Il faut lire la presse occidentale et italienne en particulier de cette semaine,  pour comprendre que cette guerre, dite propre, menée au nom de la lutte contre le terrorisme international, est aussi une guerre pour les intérêts de la France : l’uranium du Niger tout proche, la peur de  la contagion djihadiste en Europe et en  France même, et pourquoi pas  les  futures ressources pétrolières et gazières du sous-sol malien à  explorer. Comment le lui reprocher ? La France ne peut pas déployer autant de moyens et dépenser autant d’argent de ses contribuables en ces  jours de grande récession, pour les seuls beaux yeux des Maliens. Ce qui dérange c’est que personne en Afrique y compris ceux qui proclament urbi et orbi leur panafricanisme à tout crin, ne  semble s’émouvoir  de ce que l’Afrique soit le seul continent où un gendarme extérieur peut faire la police à sa place. On fait le triste constat d’un sommet qui a plutôt légitimé le rôle de la France comme gendarme attitré de l’Afrique.  Sinon comment comprendre que le président  en exercice sortant de l’Union africaine qui semble avoir entendu les critiques sur l’impuissance de l’Afrique, n’ait déploré, dans son discours d’hier, cette incapacité de l’Afrique à se prendre en charge que pour mieux  saluer l’intervention française. Affaire de logique, puisque dès le départ il s’était déclaré « aux anges » dès l’annonce de l’intervention française. Il n’avouera  jamais, au risque de se dédire qu’il n’a rien fait pour organiser la riposte de l’Afrique contre la menace djihadiste. Il a été le premier à demander ouvertement l’intervention de la France  au lendemain du coup de force du capitaine Sanogo. On sait que Hollande l’avait poliment renvoyé vers l’Onu à l’époque. C’est dans la même optique qu’il a battu le rappel de toutes les forces africaines autour de la France, au cours d’une récente  tournée marathon en Afrique de l’Est.

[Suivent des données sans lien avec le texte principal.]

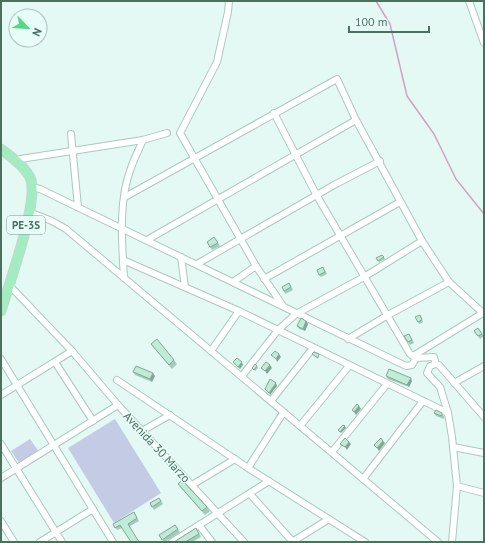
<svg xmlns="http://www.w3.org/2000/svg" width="485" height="543" font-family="'PT Sans',sans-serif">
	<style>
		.green { fill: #c4cce5 }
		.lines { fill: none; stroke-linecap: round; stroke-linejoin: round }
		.stream { stroke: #d1a2c2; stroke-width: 1.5 }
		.minor-casing { stroke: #abc9bd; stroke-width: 8 }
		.highway-casing { stroke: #c9d4cf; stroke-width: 11 }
		.minor { stroke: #fff; stroke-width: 6 }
		.highway { stroke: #a1edc1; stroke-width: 9 }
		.wall { fill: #a3cbba }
		.shaded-wall { fill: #85a597 }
		.building { fill: #beecd8; stroke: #85a597 }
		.labels { text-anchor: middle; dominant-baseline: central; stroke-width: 3; stroke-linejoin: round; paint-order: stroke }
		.shield { fill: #e9fdf8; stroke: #7b9a8c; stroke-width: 1 }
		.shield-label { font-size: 11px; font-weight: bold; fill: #4c6f5e }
		.street-label { font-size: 12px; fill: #4c6f5e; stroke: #e9fdf8 }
	</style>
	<rect width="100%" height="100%" fill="#e4f9f4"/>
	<g class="green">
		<polygon points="115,419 161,493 114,523 68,448"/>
		<polygon points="30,439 39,452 20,464 11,451"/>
	</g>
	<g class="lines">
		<polyline class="stream" points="376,1 390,24 407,96 434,134 456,179 484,214"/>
		<g class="minor-casing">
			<g id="minor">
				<polyline points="229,1 228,12 217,62 180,133 256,266 283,306"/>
				<polyline points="469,1 484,43"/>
				<polyline points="274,113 317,196 410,354 416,358 434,357 436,364"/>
				<polyline points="71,134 78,207"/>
				<polyline points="14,160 143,140 167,133"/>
				<polyline points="32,187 40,189 406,366 412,365 416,358"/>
				<polyline points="125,197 337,79 356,120 422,241 449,282 484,314"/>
				<polyline points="29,212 52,221 66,229 438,542"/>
				<polyline points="147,240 356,120"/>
				<polyline points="181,257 185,287"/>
				<polyline points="123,260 239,311 448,413"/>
				<polyline points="197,264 334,185 380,161"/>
				<path d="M124,278C122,243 118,202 131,168C134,159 139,149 143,140"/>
				<polyline points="264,279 400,202"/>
				<polyline points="233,282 256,266"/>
				<polyline points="10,286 72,351 118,405 244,542"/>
				<polyline points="348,339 388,315 449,282"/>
				<polyline points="211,351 239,311"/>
				<polyline points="413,356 483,313"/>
				<polyline points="1,359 113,542"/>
				<polyline points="55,362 93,421"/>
				<polyline points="242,376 278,330 296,314 364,277 422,241"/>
				<polyline points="117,380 248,468 365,542"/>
				<polyline points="454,383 484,366"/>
				<polyline points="1,395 72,351"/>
				<polyline points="271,401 313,348"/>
				<polyline points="300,426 349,366"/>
				<polyline points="142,431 170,415"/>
				<polyline points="1,444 62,542"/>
				<polyline points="453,447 484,453"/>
				<polyline points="332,452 387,384"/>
				<polyline points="248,468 283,413"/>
				<polyline points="1,478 118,405"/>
				<polyline points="363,479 423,401"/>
				<polyline points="192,485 235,459"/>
				<polyline points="457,486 484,493"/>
				<polyline points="250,494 293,542"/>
				<polyline points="1,521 14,542"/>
				<polyline points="199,525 212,542"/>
				<polyline points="40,542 93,509"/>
				<polyline points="172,542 269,481"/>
				<polyline points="292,542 329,519"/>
				<polyline points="452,542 457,486 452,437 448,413 440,387 427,373 430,366 436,364 439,365 484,417"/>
			</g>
		</g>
		<g class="highway-casing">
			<path id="highway" d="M1,149C11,157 26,167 31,180C38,204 9,284 1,311"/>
		</g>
		<use href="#minor" class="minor"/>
		<use href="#highway" class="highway"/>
	</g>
	<g class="wall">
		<polygon points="216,240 220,246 212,250 207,242"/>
		<polygon points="382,255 385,259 379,262 376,258"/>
		<polygon points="325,270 327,274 321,277 319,275"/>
		<polygon points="291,286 293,290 285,294 284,291"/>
		<polygon points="421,316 423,322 419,324 418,322"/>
		<polygon points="306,321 308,324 305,331 299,329 297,326"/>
		<polygon points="478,328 484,336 480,339 474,331"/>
		<polygon points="409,334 414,343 410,345 404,336"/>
		<polygon points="151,344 174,360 177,364 172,369"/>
		<polygon points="257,366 258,368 255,371 253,369"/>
		<polygon points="133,372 155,376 152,382 135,375"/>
		<polygon points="386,376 412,381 409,387 388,379"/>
		<polygon points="434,413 444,416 444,419 436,416"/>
		<polygon points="178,484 207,507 210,511 205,515 181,488"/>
		<polygon points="159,498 163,504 154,510 150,503"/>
		<polygon points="134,512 139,521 130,526 122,528 117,530 113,524"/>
		<polygon points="175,525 180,532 165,542 164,542 159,535"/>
		<polygon points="196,528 201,537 192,542 174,542"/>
	</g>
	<g class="shaded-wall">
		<polygon points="306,321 308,324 305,331 303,329"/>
		<polygon points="279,354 281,357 277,362 276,359"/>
		<polygon points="242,362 243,365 240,369 238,367"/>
		<polygon points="270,365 272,368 267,374 265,371"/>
		<polygon points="153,373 155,376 152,382 150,379"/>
		<polygon points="411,378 412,381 409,387 407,385"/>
		<polygon points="276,383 277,386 270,395 269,393"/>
		<polygon points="359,406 361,409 356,415 354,412"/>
		<polygon points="345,426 346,428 341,433 340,432"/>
		<polygon points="383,441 385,443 379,451 377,448"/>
		<polygon points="349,442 351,444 347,450 345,447"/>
	</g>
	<g class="building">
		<polygon points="214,237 218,243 210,247 207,242"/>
		<polygon points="382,255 384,257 378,261 376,258"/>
		<polygon points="323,267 325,272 319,275 317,270"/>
		<polygon points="289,283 291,287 284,291 282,287"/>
		<polygon points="420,315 422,320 418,322 415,317"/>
		<polygon points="301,318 306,321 303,329 297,326"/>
		<polygon points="478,328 482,334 478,336 474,331"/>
		<polygon points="409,334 412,340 408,342 404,336"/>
		<polygon points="157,339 174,360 169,365 151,344"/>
		<polygon points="275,351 279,354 276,359 271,355"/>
		<polygon points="314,352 319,354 318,358 312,354"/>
		<polygon points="237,358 242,362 238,367 233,362"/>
		<polygon points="266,362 270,365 265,371 261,368"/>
		<polygon points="255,364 257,366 254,370 252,368"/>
		<polygon points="136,366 153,373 150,379 133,372"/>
		<polygon points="389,369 411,378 407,385 386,376"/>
		<polygon points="270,379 276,383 269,393 265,389"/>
		<polygon points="357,404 359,406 354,412 352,410"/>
		<polygon points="436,410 442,413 442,416 434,413"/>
		<polygon points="343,425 345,426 340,432 338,430"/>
		<polygon points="345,438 349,442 345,447 340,444"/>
		<polygon points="381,438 383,441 377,448 374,445"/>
		<polygon points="182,480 207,507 202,511 178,484"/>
		<polygon points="159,498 161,501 152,507 150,503"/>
		<polygon points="134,512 137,518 128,524 139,542 131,542 120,525 115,528 113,524"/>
		<polygon points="175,525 178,529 162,540 159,535"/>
		<polygon points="196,528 199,534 185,542 174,542"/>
	</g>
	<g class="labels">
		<rect class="shield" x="7" y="216" width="38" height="18" rx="3"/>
		<g class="shield-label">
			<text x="26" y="225">PE-3S</text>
		</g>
		<g class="street-label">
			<text transform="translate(157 447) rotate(47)">Avenida 30 Marzo</text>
		</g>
	</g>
	<rect width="485" height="543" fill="none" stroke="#4c6f5e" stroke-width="4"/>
	<g transform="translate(28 28) rotate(115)"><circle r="19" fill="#e9fdf8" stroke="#aac4ba"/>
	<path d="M0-3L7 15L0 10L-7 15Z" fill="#55d787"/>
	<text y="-6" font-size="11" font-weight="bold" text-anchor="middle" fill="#4c6f5e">N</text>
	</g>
	<path d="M349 26v6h80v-6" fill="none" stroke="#4c6f5e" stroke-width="2"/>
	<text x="355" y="26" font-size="12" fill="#4c6f5e" stroke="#e9fdf8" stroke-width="3" paint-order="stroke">100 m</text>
</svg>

Pourtant, la solution africaine est à portée de main,  surtout au lendemain de la contre offensive du gouvernement d’Alger contre les preneurs d’otages du complexe gazier d’In Amenas. L’Algérie a montré au monde entier qu’elle avait les moyens de régler elle-même l’opération contre les djihadistes et l’a prouvé au prix d’un carnage des plus effroyables.  Les gouvernements de la France et des Etats Unis, contrairement à ceux du Royaume Uni et du Japon pour ne citer que ces  deux pays, ont salué la riposte plutôt musclée de l’Algérie. Au motif qu’on ne négocie pas avec les terroristes. Comportement hypocrite de la part de ces mêmes gouvernements qui avaient salué la médiation initiée quelques jours plus tôt par la même Algérie, entre ces mêmes islamistes et le gouvernement de Bamako.  Or, tout le monde sait que l’Algérie a une longue expérience de la guerre anti-terroriste contre les islamistes extrémistes  du défunt Fis. Elle  pourrait bien, dans le cadre de cette force  africaine de paix toujours rêvée mais jamais réalisée,  prendre la tête de l’offensive africaine contre les Djihadistes qui écument le Sahel et le désert saharien avec, certes, l’aide de ce qu’on appelle « la communauté internationale », mais surtout l’ensemble des pays sahéliens en plus du Tchad dont on vante la bravoure des soldats et de quelques autres pays puissants comme le Nigeria et l’Afrique du sud. Elle ferait d’une pierre deux coups : débarrasser la région des irrédentistes islamistes trafiquants de drogues et en finir avec le péril islamiste sur son propre sol. Il n’est pas certain que cette solution à l’Africaine plaise à tout le monde. Comment ne pas croire  Vincent Hugeux  qui a  écrit dans le dernier numéro de l’Express que la  Françafrique a encore de beaux jours devant elle ? Et ce sommet qui  nous a jeté la honte de notre impuissance au visage, risque de finir comme les autres : par les pétitions de principe habituelles sur l’unité africaine et les éructations de sortie de grands banquets de clôture bien arrosés. L’Ua, qui  a pris la succession de la défunte Oua, continuera  de n’être qu’un machin que certains détracteurs  assimilent avec raison  à un simple  syndicat de chefs d’Etat mal élus et tripatouilleurs de  constitution.